Putting social CRM to work for you.

Putting social CRM to work for you.

Before you roll your eyes over yet another buzzword, stop: social CRM is more than that. It’s the logical next step if you believe, as you should, that social media communities are a separate breed of customer and prospect. SCRM is based on the notion that the social media customer owns the relationship: how they want to communicate, where and through what channels. The social media customer views the relationship with your company differently – more personally – and expects you to treat them in that vein.

What is Social CRM?

Paul Greenberg is President of The 56 Group, LLC, a customer strategy consulting firm, focused on cutting edge CRM strategic services and author of CRM at the Speed of Light: Essential Customer Strategies for the 21st Century. He defines Social CRM as “…designed to engage the customer in a collaborative conversation in order to provide a mutually beneficial value in a trusted and transparent business environment. It’s the company response to the customer’s owning of the relationship.”

Another definition was put forward by industry analyst Michael Fauschette: “Social CRM is the tools and processes that encourage better, more effective customer interaction and leverage the collective intelligence of the broader customer community with the intended result of increasing intimacy between an organization and its prospects and customers. The goal is to make the relationship with the customer more intimate and tied to the company by building a public ecosystem to better understand what they want and how they interact with the various company touchpoints like sales, customer service, etc…”

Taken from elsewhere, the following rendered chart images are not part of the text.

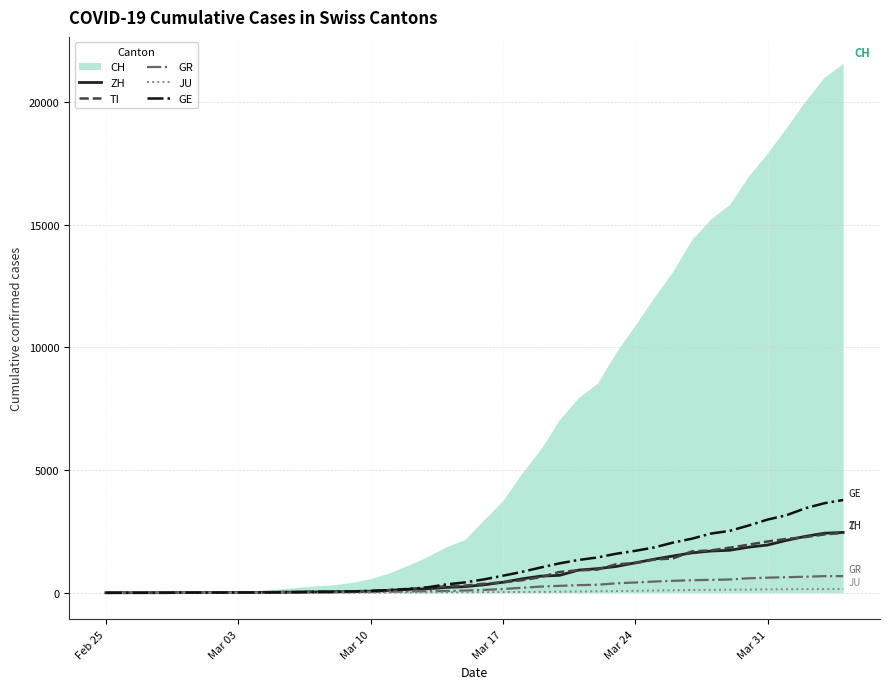

True or false: GR and ZH cross at least once.

False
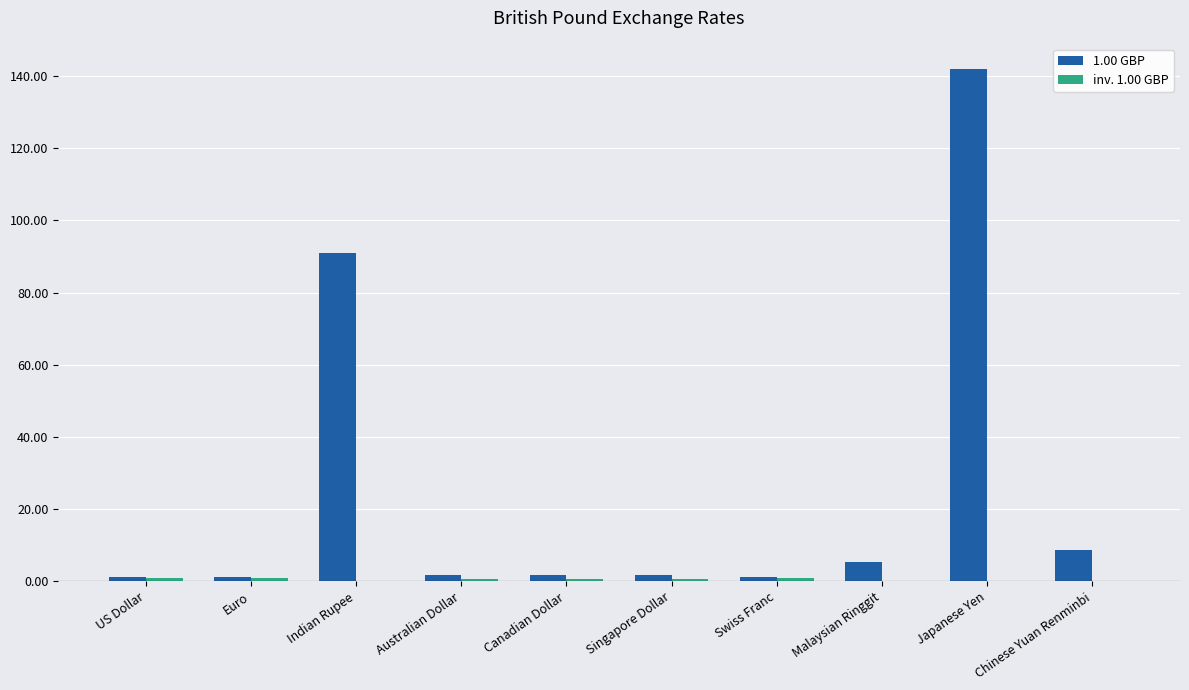

Which series has the largest total across all categories?

1.00 GBP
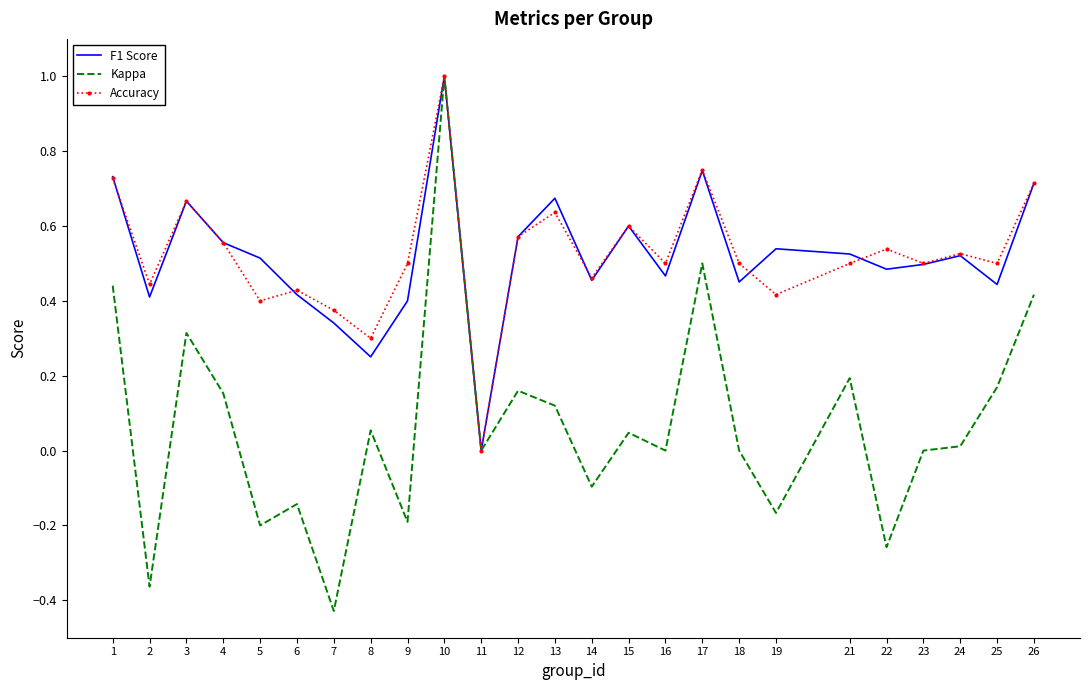

The value of F1 Score at 22 is 0.5. True or false?

True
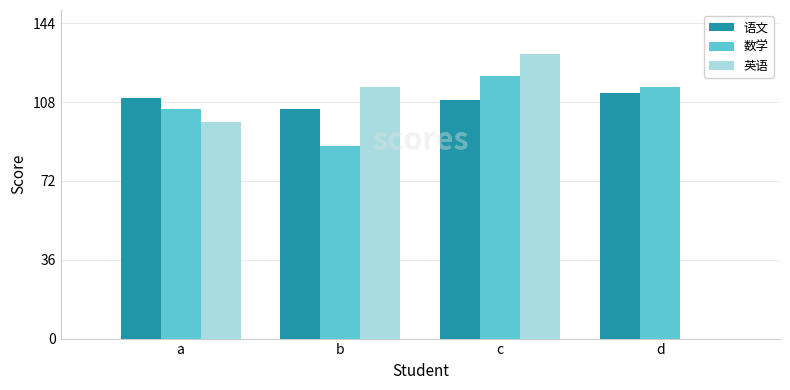

Between b and d, which series saw the biggest shift?

英语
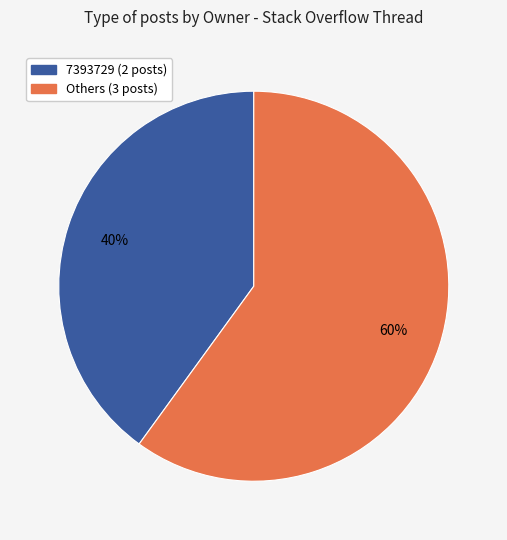

Is there a majority slice in this chart?

Yes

Phew. A lot of words. And, when all is said and done, it probably doesn’t matter how it’s defined as much as how you understand and apply it to your situation. What’s important is to agree that social media are not a simple alternative communication channel – a tube through which you push out messages. They represent a fundamental change in the way consumers – some of them your customers – interact with each other and you. If you believe that consumers who use social media are communicating differently and want you to do the same, then you must agree that a unique set of responses has to be developed into the company’s culture. Responses that create, as Fauchette says, “…increasing intimacy between an organization and its prospects.”

CRM versus sCRM

A traditional CRM process is based on hardware, software and processes that originate inside the company and reach out to essentially “plant, grow, harvest and re-seed” relationships. Promises are made, gifts are exchanged, messages are pushed out, behaviors tracked. There are varying degrees of intimacy in the relationship, but it is always controlled by the marketer. It’s really not collaborative.

An sCRM program is collaborative and typically driven by the customer. The customer is the focal point of how the organization [and the CRM] operates. Marketing and messaging isn’t pushed out to customers; the company actually talks with them, invites their collaboration on solving marketing, or product issues, empowers them to shape their own experience and lets the customer build the kind of relationship they want. Whereas traditional CRM programs attempt to draw the customer closer to the enterprise, sCRM recognizes the customer is already there and sharing their own experience, views and demands with other customers and prospective customers. So, the company, through sCRM is simply attempting to listen in on the experience and – with care – maybe even jumping into the conversation themselves.

Industry experts are quick to caution that sCRM is an evolution of CRM, not a replacement for it.

Launching sCRM

Whether we admit it or not, most companies are having a problem keeping up with the social media phenomenon. Customers and prospects use social media to share their opinions and experiences 24/7. The buzz is constant and companies have a difficult time staying current; staying constructively engaged; staying responsive. Customers are accustomed now to getting what they want – a response, an apology, an invitation, a kind word – when they want it. They don’t really care if they’ve connected with the right department. They simply want the right resolution.

As a starting point, we need to understand what the term “Social Customer” means. One word that really gets used a lot in social marketing and social CRM is intimacy: an abiding understanding of each other – brand and customer – at an emotional level, a shared vision leading to shared expectations. In order to develop that level of intimacy, Maria Ogneva, former Director of Social Media at Attensity – a social media platform – offers the following advice. She urges businesses to do four big things and do them consistently, with customer conversations:

1.     Listen
2.     Analyze
3.     Relate
4.     Act

Chess Media Group offers the schematic shown below to identify how all this might come together in the company, starting with community and ending with response. Clearly, a chart like this looks very different when describing traditional CRM. Particularly with the addition of the “listening tool.”

Of course, in the end the customer wants what the customer has always wanted. A perfect transactional experience, with a perfect ownership experience and a balanced relationship with the brand. With sCRM – and access to social media communities – the customer is darned well going to get all that. With you, or in spite of you.